North Korea’s confused international image could be another factor in shifting Kim toward a more delegated leadership style. Pyongyang has faced decades of isolation on the international stage for human rights and illegal nuclear and missile programs. In 2014, a UN Commission of Inquiry concluded that the Kim regime was responsible for human rights violations including brief executions, slavery, torture, rape, and forced abortions.
Pyongyang has been hit with multiple rounds of UN and US sanctions for its weapons development efforts, including six nuclear tests since 2006. Although surrounded by a personality cult similar to that of his father and grandfather , Kim has adopted an unusually accessible public figure compared to his predecessors.
In 2018, Kim became the first North Korean leader to meet a sitting U.S. president when he held denuclearization talks in Singapore with Donald Trump.
Rachel Lee, a non-resident associate with the 38 North program at Stimson Center, said Kim may want to move away from his image as Supreme Leader and “institutionalize” his leadership in bodies such as the ruling party.
“Call North Korea’s bid to become a ‘normal country,’ if you will,” said Lee, who previously worked as a North Korean analyst for the United States.
“The North Korean media’s attempts to present party meetings as a collective decision-making platform over the past year fit into this narrative.”
The creation of Kim’s first secretary post follows his promotion last year to high-profile military officials Ri Pyong-chol and Pak Jong-chon in positions no. 2 in the armed forces and changing the statute of the Workers’ Party to allow ranking officials to chair meetings with “authorization from the party chairman”.
Kim Yo-jong has also gained growing fame, with her practical role in managing relations with South Korea prompting speculation that she may be an expected leader.
Madden said the first secretary would deal with the daily routine reports of heads of government organizations and make some “micro-decisions” on Kim’s behalf.
“All political leaders, whether in parliamentary democracies or authoritarian regimes, give their subordinates trust and assist certain functions and authorities,” Madden said.
“In the UK, the prime minister has a private parliamentary secretary, US senators have administrative assistants and legislative assistants, the president has White House office staff.
When we are evaluating this first position of secretary, we can look at it in the context of other political cultures and systems of government. ”
However, few observers expect Kim to be less uncompromising or ruthless in his efforts to consolidate his near-absolute power.
The third-generation dictator is believed to have ordered the execution of many high-ranking officials, including his uncle Jang Song-thaek, as well as the murder of his half-brother in 2017
“It is important not to confuse delegation of authority with decentralization of power when discussing the implications of reviewing party rules,” said Jung Kim, an assistant professor at the North Korean University of Studies.

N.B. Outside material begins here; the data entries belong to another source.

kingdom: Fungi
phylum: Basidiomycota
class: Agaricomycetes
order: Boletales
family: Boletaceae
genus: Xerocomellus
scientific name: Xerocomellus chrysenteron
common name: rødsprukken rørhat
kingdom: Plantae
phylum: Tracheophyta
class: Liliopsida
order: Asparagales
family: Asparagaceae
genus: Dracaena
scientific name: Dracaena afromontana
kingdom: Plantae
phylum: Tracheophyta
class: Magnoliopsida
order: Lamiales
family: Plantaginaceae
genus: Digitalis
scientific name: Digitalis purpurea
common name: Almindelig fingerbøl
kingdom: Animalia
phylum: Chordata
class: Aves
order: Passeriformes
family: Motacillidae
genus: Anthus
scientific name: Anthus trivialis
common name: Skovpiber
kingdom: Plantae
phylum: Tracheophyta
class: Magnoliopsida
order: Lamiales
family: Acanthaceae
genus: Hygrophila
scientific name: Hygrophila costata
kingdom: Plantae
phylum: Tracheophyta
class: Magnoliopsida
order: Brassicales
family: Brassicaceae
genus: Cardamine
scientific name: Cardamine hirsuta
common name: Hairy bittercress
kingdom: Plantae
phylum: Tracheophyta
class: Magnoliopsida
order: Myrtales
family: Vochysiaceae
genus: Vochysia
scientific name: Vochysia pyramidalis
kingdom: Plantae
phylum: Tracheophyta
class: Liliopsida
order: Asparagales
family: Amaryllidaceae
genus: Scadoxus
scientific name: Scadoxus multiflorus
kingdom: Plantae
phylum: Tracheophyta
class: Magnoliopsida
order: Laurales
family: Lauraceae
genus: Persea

“The latter shows the de-personalization of the power structure in North Korea, which means that the party is moving towards a collegial form of government like that of China, while the former means the creation of a new post that is still an agent of the Supreme Leader as the chief ”
Lim Jae-cheon, a professor of North Korean studies at Korea University, said Kim’s willingness to delegate some tasks suggested he was confident in his control of power.
“I do not think Kim Jong-un is less dictatorial or power-hungry,” Lim said.
“North Korea’s surveillance system is still working well, showing that Kim Jong-un has effective means of controlling powerful elites.”